| ABOUT THIS EXERCISE |
From the records below, copy out exactly the lines from the one containing "2: (195, 37, 1.24)" to the one containing "19: (482, 424, 2.15)", both included. Add nothing else.

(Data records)
********************

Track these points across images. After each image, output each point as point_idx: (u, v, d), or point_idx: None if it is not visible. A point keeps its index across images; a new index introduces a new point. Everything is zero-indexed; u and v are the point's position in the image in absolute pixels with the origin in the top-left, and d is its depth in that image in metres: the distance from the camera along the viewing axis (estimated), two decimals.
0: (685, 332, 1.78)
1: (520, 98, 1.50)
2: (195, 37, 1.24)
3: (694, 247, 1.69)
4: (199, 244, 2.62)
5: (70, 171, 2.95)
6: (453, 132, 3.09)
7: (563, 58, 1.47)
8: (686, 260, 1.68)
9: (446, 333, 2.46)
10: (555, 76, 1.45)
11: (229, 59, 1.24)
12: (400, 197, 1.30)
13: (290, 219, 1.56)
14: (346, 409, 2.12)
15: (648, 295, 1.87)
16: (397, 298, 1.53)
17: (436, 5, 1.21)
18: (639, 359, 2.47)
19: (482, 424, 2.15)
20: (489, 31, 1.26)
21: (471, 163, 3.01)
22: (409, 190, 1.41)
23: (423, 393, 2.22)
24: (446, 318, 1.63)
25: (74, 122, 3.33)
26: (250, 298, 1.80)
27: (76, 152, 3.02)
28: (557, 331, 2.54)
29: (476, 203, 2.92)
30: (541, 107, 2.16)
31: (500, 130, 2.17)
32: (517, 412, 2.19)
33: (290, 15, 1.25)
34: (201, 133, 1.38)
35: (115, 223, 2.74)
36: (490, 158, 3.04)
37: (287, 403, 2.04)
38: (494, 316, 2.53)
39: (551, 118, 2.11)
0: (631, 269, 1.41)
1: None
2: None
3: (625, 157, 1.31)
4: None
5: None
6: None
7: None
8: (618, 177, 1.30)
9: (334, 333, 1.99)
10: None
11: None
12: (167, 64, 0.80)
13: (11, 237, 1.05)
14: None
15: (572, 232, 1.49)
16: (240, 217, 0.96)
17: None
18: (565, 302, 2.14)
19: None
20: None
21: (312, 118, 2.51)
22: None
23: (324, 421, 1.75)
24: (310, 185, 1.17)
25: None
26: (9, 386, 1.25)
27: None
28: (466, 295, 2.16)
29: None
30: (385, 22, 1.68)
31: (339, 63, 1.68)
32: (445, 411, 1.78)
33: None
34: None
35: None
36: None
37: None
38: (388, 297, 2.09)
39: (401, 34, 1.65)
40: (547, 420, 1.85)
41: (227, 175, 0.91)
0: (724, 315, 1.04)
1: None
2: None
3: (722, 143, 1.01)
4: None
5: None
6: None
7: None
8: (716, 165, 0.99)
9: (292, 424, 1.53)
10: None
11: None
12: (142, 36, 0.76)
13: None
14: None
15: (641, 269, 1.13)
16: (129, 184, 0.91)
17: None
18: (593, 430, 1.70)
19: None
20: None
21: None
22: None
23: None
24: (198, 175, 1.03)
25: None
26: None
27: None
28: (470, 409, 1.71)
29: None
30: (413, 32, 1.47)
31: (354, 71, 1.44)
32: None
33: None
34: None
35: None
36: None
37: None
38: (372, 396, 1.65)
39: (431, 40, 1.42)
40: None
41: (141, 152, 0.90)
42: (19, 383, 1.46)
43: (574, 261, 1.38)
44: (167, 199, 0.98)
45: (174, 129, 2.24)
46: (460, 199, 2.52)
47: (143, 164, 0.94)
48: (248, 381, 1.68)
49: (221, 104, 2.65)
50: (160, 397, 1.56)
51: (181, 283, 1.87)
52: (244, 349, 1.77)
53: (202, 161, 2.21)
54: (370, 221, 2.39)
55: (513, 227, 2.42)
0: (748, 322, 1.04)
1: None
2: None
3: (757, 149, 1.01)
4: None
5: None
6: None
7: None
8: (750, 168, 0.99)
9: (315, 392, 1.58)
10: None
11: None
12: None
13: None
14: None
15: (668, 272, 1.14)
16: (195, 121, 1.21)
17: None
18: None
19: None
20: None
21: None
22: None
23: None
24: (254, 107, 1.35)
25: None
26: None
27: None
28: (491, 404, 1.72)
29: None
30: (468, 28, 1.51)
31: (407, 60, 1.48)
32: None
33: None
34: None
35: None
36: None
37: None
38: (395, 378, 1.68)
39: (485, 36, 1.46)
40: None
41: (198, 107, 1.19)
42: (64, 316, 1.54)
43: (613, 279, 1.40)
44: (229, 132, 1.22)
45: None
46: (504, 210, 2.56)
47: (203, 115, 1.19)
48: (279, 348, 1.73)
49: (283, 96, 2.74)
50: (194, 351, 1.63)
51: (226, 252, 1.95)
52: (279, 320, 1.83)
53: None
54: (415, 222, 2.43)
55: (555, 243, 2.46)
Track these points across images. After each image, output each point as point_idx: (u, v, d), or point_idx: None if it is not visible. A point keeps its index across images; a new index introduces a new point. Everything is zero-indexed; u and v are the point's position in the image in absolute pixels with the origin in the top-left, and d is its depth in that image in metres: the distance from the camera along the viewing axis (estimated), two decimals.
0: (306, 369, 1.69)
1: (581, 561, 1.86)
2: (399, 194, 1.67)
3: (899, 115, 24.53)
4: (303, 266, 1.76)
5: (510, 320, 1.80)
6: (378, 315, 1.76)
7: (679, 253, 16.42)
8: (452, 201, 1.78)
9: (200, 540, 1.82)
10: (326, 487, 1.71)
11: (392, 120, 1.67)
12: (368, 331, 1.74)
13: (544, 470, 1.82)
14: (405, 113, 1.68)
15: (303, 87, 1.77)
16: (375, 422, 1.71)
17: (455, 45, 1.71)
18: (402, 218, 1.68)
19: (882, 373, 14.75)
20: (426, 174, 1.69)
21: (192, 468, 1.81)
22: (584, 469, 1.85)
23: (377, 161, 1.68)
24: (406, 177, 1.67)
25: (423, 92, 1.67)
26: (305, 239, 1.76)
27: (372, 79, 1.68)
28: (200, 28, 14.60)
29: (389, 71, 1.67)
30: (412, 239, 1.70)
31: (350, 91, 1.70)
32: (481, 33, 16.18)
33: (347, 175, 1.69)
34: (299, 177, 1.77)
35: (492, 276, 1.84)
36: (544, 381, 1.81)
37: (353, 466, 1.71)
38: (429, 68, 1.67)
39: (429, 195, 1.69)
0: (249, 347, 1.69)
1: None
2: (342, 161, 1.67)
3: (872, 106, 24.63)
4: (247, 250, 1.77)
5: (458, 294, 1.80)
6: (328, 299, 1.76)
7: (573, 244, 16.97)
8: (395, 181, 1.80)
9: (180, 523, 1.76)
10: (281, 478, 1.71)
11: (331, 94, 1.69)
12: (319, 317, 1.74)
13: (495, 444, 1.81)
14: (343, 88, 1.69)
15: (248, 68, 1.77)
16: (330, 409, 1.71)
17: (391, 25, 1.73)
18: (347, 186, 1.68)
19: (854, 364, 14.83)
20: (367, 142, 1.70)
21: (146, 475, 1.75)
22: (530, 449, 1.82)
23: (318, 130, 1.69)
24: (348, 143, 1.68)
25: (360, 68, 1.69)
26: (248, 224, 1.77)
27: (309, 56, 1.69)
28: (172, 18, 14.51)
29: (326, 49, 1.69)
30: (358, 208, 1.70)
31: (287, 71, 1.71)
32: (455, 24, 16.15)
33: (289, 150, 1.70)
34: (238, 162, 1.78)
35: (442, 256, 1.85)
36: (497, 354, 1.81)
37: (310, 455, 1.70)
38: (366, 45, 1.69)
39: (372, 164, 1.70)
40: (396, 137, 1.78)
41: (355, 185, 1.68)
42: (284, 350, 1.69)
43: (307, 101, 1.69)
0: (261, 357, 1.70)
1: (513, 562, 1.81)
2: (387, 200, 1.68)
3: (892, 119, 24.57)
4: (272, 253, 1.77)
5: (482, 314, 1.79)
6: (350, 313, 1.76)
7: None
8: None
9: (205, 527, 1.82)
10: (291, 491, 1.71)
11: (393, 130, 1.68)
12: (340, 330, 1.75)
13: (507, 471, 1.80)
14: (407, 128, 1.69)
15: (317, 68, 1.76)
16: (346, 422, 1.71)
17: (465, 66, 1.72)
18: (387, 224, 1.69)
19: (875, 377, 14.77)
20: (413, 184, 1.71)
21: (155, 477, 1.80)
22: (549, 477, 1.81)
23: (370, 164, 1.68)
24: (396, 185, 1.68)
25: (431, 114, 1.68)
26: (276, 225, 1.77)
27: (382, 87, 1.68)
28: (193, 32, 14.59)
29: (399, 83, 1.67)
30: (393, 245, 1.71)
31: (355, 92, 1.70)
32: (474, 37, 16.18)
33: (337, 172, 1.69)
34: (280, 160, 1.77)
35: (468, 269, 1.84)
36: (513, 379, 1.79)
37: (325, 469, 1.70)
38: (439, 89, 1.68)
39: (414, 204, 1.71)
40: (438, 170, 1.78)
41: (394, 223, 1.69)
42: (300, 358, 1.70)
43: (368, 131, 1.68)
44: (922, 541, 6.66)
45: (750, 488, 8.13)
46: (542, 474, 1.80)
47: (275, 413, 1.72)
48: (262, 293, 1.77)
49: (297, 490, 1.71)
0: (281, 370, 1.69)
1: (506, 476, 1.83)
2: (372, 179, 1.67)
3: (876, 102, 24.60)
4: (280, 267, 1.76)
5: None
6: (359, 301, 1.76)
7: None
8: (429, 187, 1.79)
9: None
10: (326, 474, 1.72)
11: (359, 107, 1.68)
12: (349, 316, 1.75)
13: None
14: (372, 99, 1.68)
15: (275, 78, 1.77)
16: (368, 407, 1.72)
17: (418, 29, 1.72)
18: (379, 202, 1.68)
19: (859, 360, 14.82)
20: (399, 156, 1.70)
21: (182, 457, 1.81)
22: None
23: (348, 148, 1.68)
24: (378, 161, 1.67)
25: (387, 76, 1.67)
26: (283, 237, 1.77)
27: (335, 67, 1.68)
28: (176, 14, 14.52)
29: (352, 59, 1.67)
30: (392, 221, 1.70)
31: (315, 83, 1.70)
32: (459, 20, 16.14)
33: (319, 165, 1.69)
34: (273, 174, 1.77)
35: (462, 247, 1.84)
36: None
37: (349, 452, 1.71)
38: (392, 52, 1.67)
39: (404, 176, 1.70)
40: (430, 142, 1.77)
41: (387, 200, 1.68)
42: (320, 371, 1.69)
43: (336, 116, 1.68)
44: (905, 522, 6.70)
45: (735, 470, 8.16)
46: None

********************

| ANSWER SPACE |
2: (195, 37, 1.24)
3: (694, 247, 1.69)
4: (199, 244, 2.62)
5: (70, 171, 2.95)
6: (453, 132, 3.09)
7: (563, 58, 1.47)
8: (686, 260, 1.68)
9: (446, 333, 2.46)
10: (555, 76, 1.45)
11: (229, 59, 1.24)
12: (400, 197, 1.30)
13: (290, 219, 1.56)
14: (346, 409, 2.12)
15: (648, 295, 1.87)
16: (397, 298, 1.53)
17: (436, 5, 1.21)
18: (639, 359, 2.47)
19: (482, 424, 2.15)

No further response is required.